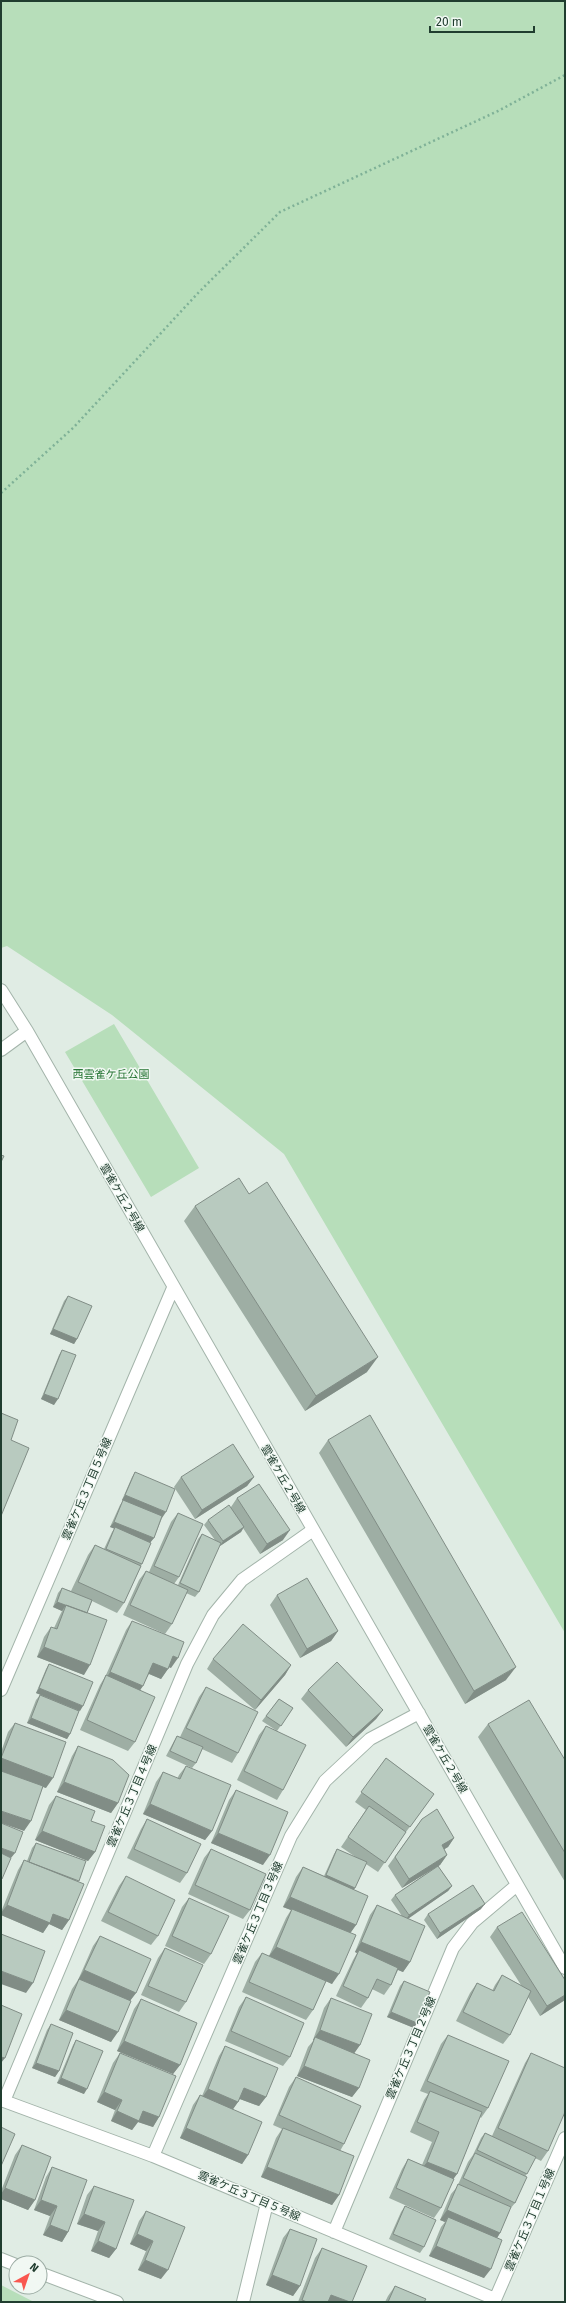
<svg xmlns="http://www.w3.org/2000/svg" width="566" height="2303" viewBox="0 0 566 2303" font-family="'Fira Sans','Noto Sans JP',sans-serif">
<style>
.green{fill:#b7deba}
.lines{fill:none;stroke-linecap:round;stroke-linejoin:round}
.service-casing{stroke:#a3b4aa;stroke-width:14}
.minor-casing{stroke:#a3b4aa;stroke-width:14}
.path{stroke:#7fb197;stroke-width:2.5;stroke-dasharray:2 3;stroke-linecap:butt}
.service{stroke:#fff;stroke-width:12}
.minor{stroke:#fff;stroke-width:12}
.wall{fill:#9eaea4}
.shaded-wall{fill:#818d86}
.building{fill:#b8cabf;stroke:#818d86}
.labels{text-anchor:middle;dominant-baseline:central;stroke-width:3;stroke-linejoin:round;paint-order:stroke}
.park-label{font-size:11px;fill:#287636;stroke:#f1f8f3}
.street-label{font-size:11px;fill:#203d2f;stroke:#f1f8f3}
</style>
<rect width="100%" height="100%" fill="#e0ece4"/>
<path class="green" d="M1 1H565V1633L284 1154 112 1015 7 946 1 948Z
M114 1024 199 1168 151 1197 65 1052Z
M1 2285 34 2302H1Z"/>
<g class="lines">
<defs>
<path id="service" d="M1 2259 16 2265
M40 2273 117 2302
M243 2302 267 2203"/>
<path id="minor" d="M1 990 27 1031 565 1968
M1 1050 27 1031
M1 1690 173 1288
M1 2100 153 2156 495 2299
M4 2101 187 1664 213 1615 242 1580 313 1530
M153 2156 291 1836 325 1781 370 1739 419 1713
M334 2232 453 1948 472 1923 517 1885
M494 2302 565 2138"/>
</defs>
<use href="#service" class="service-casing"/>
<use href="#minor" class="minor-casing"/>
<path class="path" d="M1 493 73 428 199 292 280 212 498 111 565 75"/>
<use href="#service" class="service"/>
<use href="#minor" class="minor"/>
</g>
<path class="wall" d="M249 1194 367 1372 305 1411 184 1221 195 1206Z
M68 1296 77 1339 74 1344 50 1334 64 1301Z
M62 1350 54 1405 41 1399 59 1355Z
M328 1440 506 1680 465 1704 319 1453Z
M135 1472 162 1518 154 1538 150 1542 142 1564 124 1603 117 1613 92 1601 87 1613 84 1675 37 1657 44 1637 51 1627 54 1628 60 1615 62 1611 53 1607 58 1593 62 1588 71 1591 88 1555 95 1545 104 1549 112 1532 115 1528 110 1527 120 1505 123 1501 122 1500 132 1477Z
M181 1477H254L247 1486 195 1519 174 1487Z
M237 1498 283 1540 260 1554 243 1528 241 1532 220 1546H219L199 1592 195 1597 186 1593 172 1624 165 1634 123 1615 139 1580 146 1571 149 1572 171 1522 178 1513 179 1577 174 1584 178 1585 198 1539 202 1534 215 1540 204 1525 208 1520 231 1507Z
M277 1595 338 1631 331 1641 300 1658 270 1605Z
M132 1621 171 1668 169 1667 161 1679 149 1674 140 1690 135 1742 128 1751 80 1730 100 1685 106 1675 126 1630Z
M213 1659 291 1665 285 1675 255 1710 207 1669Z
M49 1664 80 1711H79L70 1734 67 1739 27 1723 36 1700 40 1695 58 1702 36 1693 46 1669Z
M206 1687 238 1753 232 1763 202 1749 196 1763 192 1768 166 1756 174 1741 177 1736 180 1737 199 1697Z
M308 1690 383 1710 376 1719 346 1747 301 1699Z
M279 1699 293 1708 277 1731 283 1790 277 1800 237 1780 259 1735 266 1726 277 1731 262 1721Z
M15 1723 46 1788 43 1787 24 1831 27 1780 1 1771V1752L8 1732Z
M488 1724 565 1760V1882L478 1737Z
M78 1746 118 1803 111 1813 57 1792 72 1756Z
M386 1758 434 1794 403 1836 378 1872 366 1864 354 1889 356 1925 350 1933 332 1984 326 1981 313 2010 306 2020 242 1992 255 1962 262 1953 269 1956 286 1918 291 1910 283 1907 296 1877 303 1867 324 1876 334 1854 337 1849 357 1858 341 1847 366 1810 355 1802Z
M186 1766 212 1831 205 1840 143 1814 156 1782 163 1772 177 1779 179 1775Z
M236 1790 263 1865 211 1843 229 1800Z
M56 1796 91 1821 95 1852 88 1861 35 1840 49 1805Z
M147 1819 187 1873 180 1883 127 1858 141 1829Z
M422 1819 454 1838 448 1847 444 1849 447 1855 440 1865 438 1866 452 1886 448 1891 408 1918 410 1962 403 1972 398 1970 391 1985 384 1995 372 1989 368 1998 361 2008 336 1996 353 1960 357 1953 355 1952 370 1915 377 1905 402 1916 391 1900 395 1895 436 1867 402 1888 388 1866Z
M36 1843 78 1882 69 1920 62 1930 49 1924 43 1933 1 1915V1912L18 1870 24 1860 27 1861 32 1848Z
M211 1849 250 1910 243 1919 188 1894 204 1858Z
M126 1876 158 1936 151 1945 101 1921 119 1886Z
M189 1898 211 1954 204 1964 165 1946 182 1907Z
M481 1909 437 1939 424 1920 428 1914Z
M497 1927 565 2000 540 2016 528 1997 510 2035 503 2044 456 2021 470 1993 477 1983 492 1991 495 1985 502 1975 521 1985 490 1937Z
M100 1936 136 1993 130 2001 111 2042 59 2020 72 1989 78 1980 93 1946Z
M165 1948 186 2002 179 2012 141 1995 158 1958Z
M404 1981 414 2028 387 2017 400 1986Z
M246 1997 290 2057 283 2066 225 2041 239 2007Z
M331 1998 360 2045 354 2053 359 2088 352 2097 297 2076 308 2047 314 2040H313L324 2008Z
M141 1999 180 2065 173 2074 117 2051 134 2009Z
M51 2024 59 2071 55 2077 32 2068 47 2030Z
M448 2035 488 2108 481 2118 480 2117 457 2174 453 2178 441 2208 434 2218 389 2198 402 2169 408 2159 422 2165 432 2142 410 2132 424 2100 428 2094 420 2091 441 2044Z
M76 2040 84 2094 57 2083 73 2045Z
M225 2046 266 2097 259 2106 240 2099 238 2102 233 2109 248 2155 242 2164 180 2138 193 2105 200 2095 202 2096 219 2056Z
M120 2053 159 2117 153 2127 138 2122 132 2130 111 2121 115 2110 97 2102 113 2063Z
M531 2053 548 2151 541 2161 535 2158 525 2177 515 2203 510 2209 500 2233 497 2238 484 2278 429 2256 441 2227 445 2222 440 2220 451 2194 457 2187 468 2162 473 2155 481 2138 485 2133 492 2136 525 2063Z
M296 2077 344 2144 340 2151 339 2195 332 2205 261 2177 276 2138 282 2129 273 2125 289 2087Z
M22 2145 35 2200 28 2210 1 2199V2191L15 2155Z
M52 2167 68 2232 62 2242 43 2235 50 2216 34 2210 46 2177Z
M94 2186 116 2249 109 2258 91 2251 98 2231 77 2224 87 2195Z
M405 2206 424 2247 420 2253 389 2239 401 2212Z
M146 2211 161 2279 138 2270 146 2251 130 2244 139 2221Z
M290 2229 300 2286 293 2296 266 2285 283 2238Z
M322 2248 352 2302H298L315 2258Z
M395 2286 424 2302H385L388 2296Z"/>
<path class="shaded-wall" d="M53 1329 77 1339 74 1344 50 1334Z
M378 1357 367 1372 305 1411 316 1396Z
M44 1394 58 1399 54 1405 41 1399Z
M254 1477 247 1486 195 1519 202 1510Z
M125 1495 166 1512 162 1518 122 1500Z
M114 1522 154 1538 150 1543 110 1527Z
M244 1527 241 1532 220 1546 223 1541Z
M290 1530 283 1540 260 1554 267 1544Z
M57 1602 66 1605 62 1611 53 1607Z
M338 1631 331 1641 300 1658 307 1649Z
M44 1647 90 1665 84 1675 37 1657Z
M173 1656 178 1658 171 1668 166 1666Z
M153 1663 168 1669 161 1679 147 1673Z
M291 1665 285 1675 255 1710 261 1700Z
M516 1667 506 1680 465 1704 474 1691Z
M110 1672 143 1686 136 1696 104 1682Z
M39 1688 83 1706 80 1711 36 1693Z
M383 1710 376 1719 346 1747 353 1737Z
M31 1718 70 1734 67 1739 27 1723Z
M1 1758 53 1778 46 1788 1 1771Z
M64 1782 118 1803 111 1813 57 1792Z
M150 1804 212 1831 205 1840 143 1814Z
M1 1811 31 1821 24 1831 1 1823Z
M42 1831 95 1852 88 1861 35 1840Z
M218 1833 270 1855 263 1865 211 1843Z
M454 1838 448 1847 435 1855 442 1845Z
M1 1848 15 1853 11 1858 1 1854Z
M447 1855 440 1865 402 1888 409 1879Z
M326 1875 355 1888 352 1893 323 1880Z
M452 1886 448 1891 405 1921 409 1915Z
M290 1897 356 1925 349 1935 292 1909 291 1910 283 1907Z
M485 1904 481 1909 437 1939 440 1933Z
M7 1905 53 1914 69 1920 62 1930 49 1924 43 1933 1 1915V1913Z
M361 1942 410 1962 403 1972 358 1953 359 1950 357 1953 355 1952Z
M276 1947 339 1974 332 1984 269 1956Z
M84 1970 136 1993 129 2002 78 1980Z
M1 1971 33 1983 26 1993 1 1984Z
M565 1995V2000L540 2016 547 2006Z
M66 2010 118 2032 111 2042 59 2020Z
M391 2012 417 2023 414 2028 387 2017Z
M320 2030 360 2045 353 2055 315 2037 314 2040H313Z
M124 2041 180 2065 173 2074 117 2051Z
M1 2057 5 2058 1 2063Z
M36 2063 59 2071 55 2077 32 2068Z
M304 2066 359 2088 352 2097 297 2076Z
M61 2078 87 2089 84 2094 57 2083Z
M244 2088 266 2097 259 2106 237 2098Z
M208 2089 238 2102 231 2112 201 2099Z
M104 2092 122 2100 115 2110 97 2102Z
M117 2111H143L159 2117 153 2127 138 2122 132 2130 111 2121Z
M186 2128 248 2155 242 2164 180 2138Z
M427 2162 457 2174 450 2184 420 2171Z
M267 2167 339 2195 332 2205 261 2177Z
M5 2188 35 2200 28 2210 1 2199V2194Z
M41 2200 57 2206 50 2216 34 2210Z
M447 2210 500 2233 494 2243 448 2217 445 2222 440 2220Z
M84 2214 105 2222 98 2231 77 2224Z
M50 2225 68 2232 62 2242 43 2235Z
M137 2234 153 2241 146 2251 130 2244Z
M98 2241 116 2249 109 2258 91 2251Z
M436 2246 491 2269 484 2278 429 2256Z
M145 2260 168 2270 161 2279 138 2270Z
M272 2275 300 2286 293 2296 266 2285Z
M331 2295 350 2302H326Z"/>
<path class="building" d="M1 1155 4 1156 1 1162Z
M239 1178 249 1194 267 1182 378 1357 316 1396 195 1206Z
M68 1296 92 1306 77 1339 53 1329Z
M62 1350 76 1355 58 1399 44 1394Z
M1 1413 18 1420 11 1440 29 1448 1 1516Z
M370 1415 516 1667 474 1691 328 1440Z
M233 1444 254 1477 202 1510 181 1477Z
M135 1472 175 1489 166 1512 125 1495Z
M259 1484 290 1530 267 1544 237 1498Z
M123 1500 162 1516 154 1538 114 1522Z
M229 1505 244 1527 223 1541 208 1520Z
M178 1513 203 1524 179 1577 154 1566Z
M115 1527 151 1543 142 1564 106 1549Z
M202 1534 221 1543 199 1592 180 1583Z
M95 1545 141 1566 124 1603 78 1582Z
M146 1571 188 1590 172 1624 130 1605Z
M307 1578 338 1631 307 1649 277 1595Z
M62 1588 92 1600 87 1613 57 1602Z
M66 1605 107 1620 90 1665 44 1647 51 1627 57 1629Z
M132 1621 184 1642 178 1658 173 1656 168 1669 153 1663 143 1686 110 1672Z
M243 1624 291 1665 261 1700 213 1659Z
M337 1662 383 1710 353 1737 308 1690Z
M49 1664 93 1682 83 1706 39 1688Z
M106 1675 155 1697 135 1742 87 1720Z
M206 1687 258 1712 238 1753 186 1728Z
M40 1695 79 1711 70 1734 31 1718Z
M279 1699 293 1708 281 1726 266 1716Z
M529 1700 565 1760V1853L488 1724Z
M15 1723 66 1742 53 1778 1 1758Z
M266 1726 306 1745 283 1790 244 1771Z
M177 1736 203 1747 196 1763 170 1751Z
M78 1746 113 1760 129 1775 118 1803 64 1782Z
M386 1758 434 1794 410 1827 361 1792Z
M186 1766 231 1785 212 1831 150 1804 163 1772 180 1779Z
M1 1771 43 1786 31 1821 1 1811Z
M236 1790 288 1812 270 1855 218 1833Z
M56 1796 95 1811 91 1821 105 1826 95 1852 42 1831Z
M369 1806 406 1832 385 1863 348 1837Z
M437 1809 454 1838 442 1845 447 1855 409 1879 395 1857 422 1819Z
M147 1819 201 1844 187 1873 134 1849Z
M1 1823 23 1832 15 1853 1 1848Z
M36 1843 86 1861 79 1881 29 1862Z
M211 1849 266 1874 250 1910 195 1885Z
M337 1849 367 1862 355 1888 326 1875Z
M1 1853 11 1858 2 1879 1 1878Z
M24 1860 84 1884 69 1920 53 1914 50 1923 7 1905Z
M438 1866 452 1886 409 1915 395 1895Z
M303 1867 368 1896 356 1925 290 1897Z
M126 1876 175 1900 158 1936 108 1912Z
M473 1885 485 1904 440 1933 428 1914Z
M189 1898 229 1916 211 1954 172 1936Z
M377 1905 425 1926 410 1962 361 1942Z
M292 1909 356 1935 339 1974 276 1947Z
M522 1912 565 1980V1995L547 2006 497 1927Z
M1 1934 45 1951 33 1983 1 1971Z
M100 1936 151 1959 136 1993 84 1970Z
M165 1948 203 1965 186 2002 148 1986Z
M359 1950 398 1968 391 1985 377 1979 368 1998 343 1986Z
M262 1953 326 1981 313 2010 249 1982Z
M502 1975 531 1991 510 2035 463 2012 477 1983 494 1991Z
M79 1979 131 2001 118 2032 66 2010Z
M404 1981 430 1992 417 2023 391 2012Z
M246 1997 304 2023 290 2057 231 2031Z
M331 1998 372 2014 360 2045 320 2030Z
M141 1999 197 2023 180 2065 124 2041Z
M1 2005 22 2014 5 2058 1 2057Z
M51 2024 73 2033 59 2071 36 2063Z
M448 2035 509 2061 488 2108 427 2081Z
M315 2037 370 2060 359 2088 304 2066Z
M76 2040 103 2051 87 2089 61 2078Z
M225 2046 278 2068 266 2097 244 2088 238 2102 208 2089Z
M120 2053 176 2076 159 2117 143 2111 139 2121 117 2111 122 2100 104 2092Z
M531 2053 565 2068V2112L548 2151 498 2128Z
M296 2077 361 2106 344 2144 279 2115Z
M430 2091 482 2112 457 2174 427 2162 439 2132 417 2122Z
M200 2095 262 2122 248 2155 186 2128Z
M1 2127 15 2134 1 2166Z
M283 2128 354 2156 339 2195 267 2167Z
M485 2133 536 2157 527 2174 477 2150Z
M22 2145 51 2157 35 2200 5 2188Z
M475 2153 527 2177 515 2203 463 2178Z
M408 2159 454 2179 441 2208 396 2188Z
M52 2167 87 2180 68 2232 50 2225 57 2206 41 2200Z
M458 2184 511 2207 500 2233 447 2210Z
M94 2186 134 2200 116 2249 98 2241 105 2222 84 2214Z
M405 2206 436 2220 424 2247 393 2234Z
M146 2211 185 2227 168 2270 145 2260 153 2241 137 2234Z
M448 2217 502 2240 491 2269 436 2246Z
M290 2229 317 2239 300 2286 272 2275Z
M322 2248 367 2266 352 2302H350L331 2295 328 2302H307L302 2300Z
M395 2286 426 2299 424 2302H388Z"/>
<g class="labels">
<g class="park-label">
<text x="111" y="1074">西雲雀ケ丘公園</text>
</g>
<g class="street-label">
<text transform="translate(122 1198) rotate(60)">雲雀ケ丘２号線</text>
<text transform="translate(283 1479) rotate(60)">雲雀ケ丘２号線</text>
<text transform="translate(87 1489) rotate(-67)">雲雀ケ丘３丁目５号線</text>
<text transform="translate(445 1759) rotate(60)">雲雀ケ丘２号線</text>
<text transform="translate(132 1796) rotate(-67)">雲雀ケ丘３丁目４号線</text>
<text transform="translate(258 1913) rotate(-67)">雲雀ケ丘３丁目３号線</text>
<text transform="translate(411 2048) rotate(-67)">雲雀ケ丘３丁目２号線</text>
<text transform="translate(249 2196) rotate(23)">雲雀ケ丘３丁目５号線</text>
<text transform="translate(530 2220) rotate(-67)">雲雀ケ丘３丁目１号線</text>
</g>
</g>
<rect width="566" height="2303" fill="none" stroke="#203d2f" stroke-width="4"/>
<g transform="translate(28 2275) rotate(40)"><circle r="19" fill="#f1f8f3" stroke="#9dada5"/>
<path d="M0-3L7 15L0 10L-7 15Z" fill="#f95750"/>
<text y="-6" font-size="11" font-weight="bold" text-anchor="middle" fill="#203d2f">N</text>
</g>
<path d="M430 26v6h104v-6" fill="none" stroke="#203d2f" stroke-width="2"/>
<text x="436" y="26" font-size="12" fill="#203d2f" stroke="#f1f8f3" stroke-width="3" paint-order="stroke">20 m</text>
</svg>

--------------------

Directions for this task: Count every line of the data above where "street" appears, and give the total only.

Response area: 2